Conservative New York Times columnist Bret Stephens will no longer come to campus to discuss civil discourse with the professor who called him a bedbug.
School of Media and Public Affairs Associate Director David Karpf, whose series of tweets calling Stephens a bedbug and documenting Stephens’ reaction went viral in August, said Stephens backed out of the event – previously scheduled for Oct. 28 – two days before invitations were scheduled to be sent out. Karpf said Stephens requested that the event be closed to the media and open only to GW students but withdrew from the event after Karpf disagreed.
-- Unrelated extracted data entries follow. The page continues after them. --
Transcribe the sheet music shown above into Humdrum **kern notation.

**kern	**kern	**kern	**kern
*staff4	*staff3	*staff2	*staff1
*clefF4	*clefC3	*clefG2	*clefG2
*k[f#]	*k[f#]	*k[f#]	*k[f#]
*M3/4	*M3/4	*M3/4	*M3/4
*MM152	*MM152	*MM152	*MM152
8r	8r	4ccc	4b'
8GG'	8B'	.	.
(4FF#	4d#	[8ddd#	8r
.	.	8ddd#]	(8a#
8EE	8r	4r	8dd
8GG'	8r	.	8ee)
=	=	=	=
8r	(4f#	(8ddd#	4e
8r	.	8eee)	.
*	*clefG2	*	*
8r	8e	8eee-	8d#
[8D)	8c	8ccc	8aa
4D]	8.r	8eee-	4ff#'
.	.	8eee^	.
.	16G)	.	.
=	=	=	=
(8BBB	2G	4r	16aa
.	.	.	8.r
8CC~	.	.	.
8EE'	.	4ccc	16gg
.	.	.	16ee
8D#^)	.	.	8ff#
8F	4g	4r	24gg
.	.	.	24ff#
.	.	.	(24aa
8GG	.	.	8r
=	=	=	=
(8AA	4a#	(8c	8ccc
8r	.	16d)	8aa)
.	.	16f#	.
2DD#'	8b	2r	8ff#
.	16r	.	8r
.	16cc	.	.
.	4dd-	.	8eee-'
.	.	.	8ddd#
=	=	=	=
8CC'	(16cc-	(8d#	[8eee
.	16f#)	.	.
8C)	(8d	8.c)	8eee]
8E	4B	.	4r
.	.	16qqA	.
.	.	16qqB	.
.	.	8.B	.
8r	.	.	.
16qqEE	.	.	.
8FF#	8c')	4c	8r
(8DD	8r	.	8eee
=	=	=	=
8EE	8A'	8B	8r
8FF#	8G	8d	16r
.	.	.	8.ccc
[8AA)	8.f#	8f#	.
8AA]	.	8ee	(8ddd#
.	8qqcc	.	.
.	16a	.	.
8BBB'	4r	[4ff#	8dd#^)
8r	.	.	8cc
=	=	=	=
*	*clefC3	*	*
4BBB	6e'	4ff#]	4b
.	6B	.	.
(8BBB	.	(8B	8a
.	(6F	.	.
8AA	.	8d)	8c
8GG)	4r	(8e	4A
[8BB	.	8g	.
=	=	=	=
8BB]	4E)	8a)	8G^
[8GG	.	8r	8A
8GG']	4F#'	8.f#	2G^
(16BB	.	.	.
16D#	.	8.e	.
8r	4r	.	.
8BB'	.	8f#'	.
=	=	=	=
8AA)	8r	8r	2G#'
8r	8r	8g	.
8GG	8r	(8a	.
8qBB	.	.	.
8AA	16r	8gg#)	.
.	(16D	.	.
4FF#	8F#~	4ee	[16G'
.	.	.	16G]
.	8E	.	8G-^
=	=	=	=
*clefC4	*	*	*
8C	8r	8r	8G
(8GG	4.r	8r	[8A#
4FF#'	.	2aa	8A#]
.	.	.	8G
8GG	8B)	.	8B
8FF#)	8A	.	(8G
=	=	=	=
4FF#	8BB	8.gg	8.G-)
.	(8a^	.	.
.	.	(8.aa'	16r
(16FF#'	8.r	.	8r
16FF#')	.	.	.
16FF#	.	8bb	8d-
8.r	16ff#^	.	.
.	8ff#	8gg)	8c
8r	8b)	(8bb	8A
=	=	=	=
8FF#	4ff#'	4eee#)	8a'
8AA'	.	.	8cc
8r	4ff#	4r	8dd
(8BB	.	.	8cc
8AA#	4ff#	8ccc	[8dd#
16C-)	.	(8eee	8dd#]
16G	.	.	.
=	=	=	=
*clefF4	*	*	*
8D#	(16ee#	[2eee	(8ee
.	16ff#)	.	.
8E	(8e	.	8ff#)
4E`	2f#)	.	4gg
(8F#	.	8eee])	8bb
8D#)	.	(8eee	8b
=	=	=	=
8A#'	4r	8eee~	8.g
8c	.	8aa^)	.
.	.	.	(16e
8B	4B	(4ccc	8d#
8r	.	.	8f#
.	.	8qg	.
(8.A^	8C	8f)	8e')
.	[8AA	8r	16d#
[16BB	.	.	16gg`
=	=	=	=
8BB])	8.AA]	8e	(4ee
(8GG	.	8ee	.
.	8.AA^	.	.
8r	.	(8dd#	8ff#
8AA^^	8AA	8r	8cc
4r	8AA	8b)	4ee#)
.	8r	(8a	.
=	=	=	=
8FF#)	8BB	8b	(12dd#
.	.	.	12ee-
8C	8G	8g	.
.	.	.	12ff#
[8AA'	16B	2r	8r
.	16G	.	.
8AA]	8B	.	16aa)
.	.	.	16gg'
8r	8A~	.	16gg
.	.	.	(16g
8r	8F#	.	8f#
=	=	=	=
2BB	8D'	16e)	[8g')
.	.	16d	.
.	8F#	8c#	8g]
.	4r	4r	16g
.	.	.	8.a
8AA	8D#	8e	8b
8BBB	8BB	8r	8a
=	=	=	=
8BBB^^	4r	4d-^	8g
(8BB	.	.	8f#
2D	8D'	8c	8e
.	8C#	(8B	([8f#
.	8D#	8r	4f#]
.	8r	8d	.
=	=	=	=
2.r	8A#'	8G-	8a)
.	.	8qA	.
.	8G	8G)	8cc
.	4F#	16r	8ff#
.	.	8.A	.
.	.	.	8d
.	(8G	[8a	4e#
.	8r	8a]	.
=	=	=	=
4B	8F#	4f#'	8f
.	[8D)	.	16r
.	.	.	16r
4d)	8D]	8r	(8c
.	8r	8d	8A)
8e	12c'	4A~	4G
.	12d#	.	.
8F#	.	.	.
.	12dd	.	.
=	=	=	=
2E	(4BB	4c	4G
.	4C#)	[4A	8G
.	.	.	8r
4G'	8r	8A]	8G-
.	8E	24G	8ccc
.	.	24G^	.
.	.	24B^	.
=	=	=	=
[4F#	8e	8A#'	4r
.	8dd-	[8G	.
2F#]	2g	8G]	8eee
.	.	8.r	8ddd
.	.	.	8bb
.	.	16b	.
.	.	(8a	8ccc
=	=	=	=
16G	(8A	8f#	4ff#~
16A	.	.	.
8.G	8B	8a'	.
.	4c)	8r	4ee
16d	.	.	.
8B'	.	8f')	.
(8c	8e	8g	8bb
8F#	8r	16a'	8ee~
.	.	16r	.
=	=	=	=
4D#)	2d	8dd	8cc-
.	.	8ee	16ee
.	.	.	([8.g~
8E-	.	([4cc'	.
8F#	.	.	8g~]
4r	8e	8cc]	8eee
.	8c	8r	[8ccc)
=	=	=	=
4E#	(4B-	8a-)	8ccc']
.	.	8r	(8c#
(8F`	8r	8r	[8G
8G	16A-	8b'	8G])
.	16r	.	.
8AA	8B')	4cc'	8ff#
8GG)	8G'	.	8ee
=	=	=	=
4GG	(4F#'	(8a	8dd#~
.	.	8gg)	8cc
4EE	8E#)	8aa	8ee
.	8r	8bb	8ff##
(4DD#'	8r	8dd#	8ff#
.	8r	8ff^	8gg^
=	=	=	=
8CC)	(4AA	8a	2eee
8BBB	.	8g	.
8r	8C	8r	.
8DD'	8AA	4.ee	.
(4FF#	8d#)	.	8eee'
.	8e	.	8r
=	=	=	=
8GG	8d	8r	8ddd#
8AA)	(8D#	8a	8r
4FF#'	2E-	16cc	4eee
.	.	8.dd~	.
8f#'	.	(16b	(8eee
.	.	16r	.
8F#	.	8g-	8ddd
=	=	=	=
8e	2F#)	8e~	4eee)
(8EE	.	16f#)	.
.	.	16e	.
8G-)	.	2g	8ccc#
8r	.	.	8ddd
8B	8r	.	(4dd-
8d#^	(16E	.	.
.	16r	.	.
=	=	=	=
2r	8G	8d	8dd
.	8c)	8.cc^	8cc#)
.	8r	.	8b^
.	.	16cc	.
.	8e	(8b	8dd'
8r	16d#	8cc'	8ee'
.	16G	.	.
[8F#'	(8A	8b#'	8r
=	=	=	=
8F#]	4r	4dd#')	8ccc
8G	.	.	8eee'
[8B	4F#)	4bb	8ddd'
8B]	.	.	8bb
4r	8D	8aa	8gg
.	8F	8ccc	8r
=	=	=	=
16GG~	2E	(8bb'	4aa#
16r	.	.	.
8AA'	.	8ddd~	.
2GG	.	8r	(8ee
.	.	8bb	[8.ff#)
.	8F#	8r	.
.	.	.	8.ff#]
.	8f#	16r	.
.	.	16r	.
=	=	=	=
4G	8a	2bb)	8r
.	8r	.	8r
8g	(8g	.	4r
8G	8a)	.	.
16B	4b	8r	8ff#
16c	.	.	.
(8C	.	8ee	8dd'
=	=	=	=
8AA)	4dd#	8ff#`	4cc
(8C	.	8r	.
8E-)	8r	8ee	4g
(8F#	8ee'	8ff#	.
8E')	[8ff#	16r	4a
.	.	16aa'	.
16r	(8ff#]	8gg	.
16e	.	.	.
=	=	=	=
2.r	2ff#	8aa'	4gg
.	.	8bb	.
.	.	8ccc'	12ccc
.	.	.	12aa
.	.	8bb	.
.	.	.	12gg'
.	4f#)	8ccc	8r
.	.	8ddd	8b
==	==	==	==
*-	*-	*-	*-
Stephens responded to Karpf’s initial tweet by emailing Karpf – copying Provost Forrest Maltzman – to call his comments a “new low” for online discourse. Maltzman responded to Stephens affirming GW’s commitment to academic free speech and invited Stephens to speak at GW about civil discourse in the digital era, which Stephens accepted in August.
Karpf said the event should be open for anyone to attend given the “public” nature of their “altercation” on Twitter. He said no one “explicitly” told Stephens the event would be open to the public.
“That seemed to me like he was trying to either get the event canceled or trying to narrow it in a way that seemed inappropriate to me,” he said. “This had been a very public interaction led almost entirely by him and I think after you use your column in The New York Times to effectively compare me to a Nazi propagandist, I don’t think you then get to turn around and say, ‘If we’re going to discuss this anymore, it needs to be in private.'”
Days after Karpf tweeted his joke, Stephens wrote an opinion piece in The Times comparing hate speech on Twitter to “political fury” channeled over the radio in Nazi Germany. Stephens, a Jewish writer, did not mention Karpf, a Jewish professor, by name, but he included a quote by a Polish anti-Semite likening Jews to burning bedbugs in the article.
Karpf said he “wished” he could have asked Stephens whether he thought he made a mistake in publishing his Times column about Nazi Germany. He added that he would have used the event to outline how Stephens could have phrased his objections in a way that indicated the criticism was given in good faith.
Karpf said he would have “actually engaged” in a conversation with Stephens about civil discourse online if he had not copied Maltzman, a move that indicated that Stephens’ comments did not come from a “genuine place.”
“I think he either would have gotten really defensive – which would have shown that I’m clearly right – or he would have pointed out something that I haven’t thought of before, and it would have been nice to learn something,” Karpf said of Stephens. “So we’re losing out on an opportunity.”